In the cardiovascular zone (70-80 percent of maximum heart rate):
- About 40 percent of calories come from fat.
- About 11 calories per minute are expended.
- 60 minutes x 11 calories/minute = 660 calories
- 40 percent x 660 calories = 264 fat calories
The cardiovascular zone yields more for both total calories and fat calories burned. And as a bonus, your fitness levels will improve even more. This is key, because the body will begin to burn more fat during and after workouts because the body begins to spare carbohydrates, a process known as “glycogen sparing.” Because carbohydrates are the body’s preferred fuel, and because we have a limited supply, the body naturally begins to use a higher percentage of fat during workouts as our fitness improves.
Also, after intense exercise, the body has to work even harder to restore equilibrium to our body temperature, respiratory rate and hormone levels. This requires high amounts of oxygen, a process known as Excess Post-Exercise Oxygen Consumption (EPOC). With this increased demand for oxygen, more fuel is required from our body during post-workout recovery to achieve homeostasis. And guess what the primary fuel is during this process? FAT!
The take-home message is that there is no magical fat burning zone. For best results, cardiovascular training should include a variety of intensities. While there are countless benefits to training at higher intensities, low-intensity workouts are still important and should be included into your routine, especially if you are just beginning a program.
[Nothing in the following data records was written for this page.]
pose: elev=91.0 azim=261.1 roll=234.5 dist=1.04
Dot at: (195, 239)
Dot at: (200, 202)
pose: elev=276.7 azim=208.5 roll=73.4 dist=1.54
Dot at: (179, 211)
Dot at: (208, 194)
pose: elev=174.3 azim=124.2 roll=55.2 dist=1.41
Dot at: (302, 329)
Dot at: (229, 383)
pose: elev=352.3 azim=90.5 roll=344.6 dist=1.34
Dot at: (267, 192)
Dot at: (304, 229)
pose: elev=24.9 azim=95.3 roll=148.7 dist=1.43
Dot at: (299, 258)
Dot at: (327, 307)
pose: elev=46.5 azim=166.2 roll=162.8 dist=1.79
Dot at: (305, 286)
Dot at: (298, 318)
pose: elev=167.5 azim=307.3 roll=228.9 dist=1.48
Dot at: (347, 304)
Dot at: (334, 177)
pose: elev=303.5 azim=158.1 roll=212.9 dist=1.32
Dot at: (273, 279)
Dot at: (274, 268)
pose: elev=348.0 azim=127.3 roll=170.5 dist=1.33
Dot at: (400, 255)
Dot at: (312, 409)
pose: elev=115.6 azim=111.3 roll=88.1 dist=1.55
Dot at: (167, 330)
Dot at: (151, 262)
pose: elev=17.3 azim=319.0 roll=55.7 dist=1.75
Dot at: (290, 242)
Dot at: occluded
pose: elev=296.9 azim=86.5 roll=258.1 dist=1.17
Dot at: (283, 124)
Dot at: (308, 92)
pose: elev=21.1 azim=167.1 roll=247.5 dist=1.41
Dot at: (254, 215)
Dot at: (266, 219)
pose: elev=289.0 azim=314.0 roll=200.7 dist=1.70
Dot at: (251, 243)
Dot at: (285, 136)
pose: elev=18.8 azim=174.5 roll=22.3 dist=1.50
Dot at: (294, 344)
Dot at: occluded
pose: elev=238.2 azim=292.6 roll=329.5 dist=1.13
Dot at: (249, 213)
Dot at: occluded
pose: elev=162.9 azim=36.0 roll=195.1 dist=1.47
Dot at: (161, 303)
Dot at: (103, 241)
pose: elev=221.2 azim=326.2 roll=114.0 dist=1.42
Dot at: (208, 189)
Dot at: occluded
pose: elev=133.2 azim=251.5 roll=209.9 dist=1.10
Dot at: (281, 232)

And even an avid exerciser in need of active recovery can benefit from lower intensities a couple of times per week.
TRAINING GUIDELINES FOR OVERALL CARDIOVASCULAR FITNESS
• Structure two to three long and easy-intensity workouts each week. These sessions should be 45 minutes or longer with a target heart rate between 50-70 percent of your maximum.
These workouts should feel comfortable but have you still breaking a sweat. These workouts effectively target your aerobic energy system, which will help develop fat burning enzymes, help maximize recovery, and should be your starting point if you’re just beginning a program.
• Structure one to two moderate-length and -intensity aerobic workouts each week. These sessions should be 30-40 minutes in duration, and the target heart rate should range between 70-80 percent of your maximum. The level of effort in these workouts should be comfortable but challenging.
• Structure one to two short and intense interval workouts into your program each week. These workouts should last between 20–30 minutes with your target heart rate ranging between 80-90 percent of your maximum during work intervals. During these workouts your breathing is heavier and will definitely be above your comfort zone.
CALCULATING TARGET HEART RATE
Step 1: Determine your resting heart rate. This is your heart rate in beats per minute when you are resting. To determine your true resting heart rate, before you get out of bed in the morning, measure your heart rate for one minute. Wait a few minutes after the alarm has gone off, so your heart will recover from being startled. For best accuracy, you should do this three days in a row and take the average.
Step 2: Calculate your heart rate reserve (HRR): 220 – age – resting heart rate (RHR) = HRR
Step 3: Calculate your target heart rate: (HRR x target percentage) + RHR = Target Heart Rate
Zone 1, general health: 50–60 percent of your maximum heart rate.
- Lower target heart rate zone = (HRR x 50 percent) + RHR
- Upper target heart rate zone = (HRR x 60 percent) + RHR
Zone 2, weight management: 60–70 percent of your maximum heart rate.
- Lower target heart rate zone = (HRR x 60 percent) + RHR
- Higher target heart rate zone = (HRR x 70 percent) + RHR
Zone 3, aerobic conditioning/weight management: 70–80 percent of your maximum heart rate.
- Lower target heart rate zone = (HRR x 70 percent) + RHR
- Higher target heart rate zone = (HRR x 80 percent) + RHR
Zone 4, advanced conditioning: 80–90 percent of your maximum heart rate.